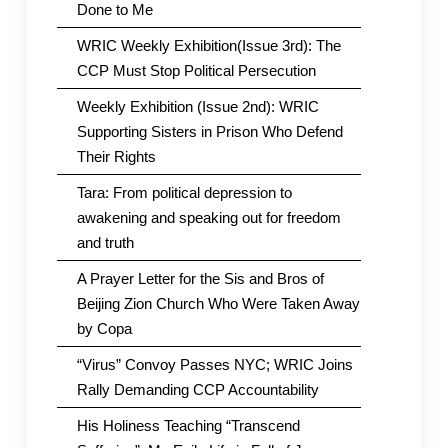
Done to Me
WRIC Weekly Exhibition(Issue 3rd): The
CCP Must Stop Political Persecution
Weekly Exhibition (Issue 2nd): WRIC
Supporting Sisters in Prison Who Defend
Their Rights
Tara: From political depression to
awakening and speaking out for freedom
and truth
A Prayer Letter for the Sis and Bros of
Beijing Zion Church Who Were Taken Away
by Copa
“Virus” Convoy Passes NYC; WRIC Joins
Rally Demanding CCP Accountability
His Holiness Teaching “Transcend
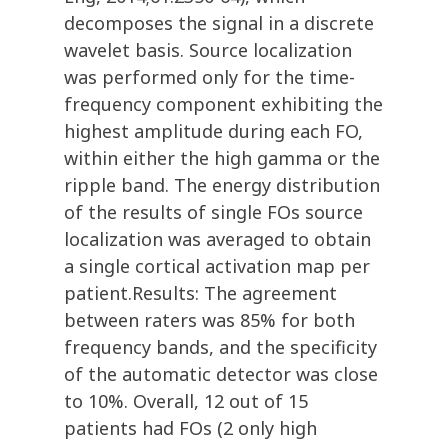
decomposes the signal in a discrete
wavelet basis. Source localization
was performed only for the time-
frequency component exhibiting the
highest amplitude during each FO,
within either the high gamma or the
ripple band. The energy distribution
of the results of single FOs source
localization was averaged to obtain
a single cortical activation map per
patient.Results: The agreement
between raters was 85% for both
frequency bands, and the specificity
of the automatic detector was close
to 10%. Overall, 12 out of 15
patients had FOs (2 only high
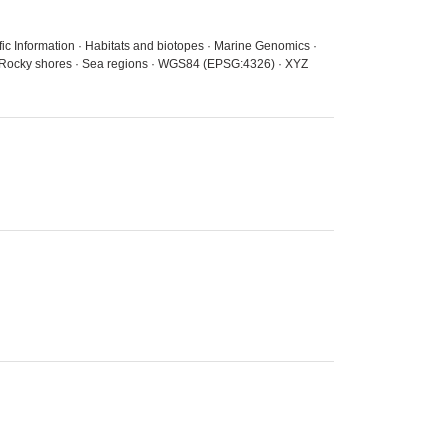
fic Information · Habitats and biotopes · Marine Genomics ·
s · Rocky shores · Sea regions · WGS84 (EPSG:4326) · XYZ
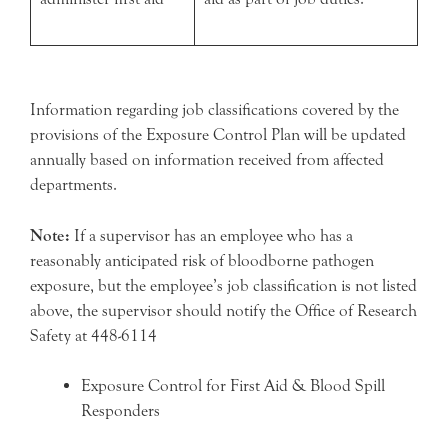
Information regarding job classifications covered by the
provisions of the Exposure Control Plan will be updated
annually based on information received from affected
departments.
Note:
If a supervisor has an employee who has a
reasonably anticipated risk of bloodborne pathogen
exposure, but the employee’s job classification is not listed
above, the supervisor should notify the Office of Research
Safety at 448-6114
Exposure Control for First Aid & Blood Spill
Responders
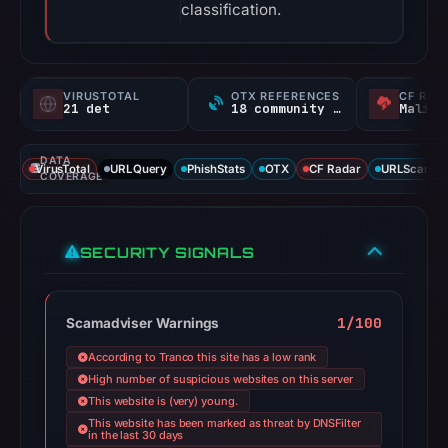
classification.
VIRUSTOTAL
OTX REFERENCES
CF RAD
21 det
18 community refs
Malici
DATA
VirusTotal
URLQuery
PhishStats
OTX
CF Radar
URLScan ca
COVERAGE
SECURITY SIGNALS
1/100
Scamadviser Warnings
According to Tranco this site has a low rank
High number of suspicious websites on this server
This website is (very) young.
This website has been marked as threat by DNSFilter
in the last 30 days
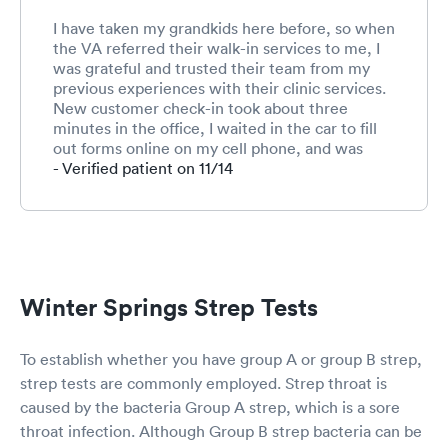
I have taken my grandkids here before, so when
the VA referred their walk-in services to me, I
was grateful and trusted their team from my
previous experiences with their clinic services.
New customer check-in took about three
minutes in the office, I waited in the car to fill
out forms online on my cell phone, and was
called immediately after the paperwork was
- Verified patient on 11/14
submitted. I estimate that about 6 or 7 patients
were being seen at the same time in the mid-
afternoon, maybe more. The staff checked my
vitals, did three tests (COVID, strep throat,
influenza), and I was seen within 20 minutes
with all results of these tests. The overall check
Winter Springs Strep Tests
by April Beltran (APN) was efficient, covered all
of my visit needs, and all of the visit went fine.
Thank you. High marks.
To establish whether you have group A or group B strep,
strep tests are commonly employed. Strep throat is
caused by the bacteria Group A strep, which is a sore
throat infection. Although Group B strep bacteria can be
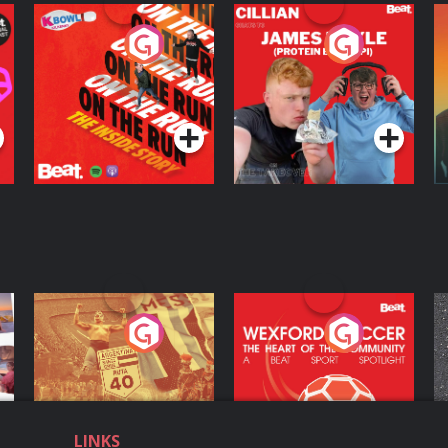
On The Run: The
Cillian chats to
D
Inside Story
Protein Bor Papi on
The Takeover
Podcast Series
Podcast Series
ng
Eoin Sheahan's
Wexford Soccer: The
O
Diverted
Heart Of The
Community
Podcast Series
Podcast Series
LINKS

PROBLEM TO SOLVE
Pictures excluded, repeat the material above from its first line through the line containing "between raters was 85% for both", both included.

SOLUTION TO THIS EXERCISE
Done to Me
WRIC Weekly Exhibition(Issue 3rd): The
CCP Must Stop Political Persecution
Weekly Exhibition (Issue 2nd): WRIC
Supporting Sisters in Prison Who Defend
Their Rights
Tara: From political depression to
awakening and speaking out for freedom
and truth
A Prayer Letter for the Sis and Bros of
Beijing Zion Church Who Were Taken Away
by Copa
“Virus” Convoy Passes NYC; WRIC Joins
Rally Demanding CCP Accountability
His Holiness Teaching “Transcend
decomposes the signal in a discrete
wavelet basis. Source localization
was performed only for the time-
frequency component exhibiting the
highest amplitude during each FO,
within either the high gamma or the
ripple band. The energy distribution
of the results of single FOs source
localization was averaged to obtain
a single cortical activation map per
patient.Results: The agreement
between raters was 85% for both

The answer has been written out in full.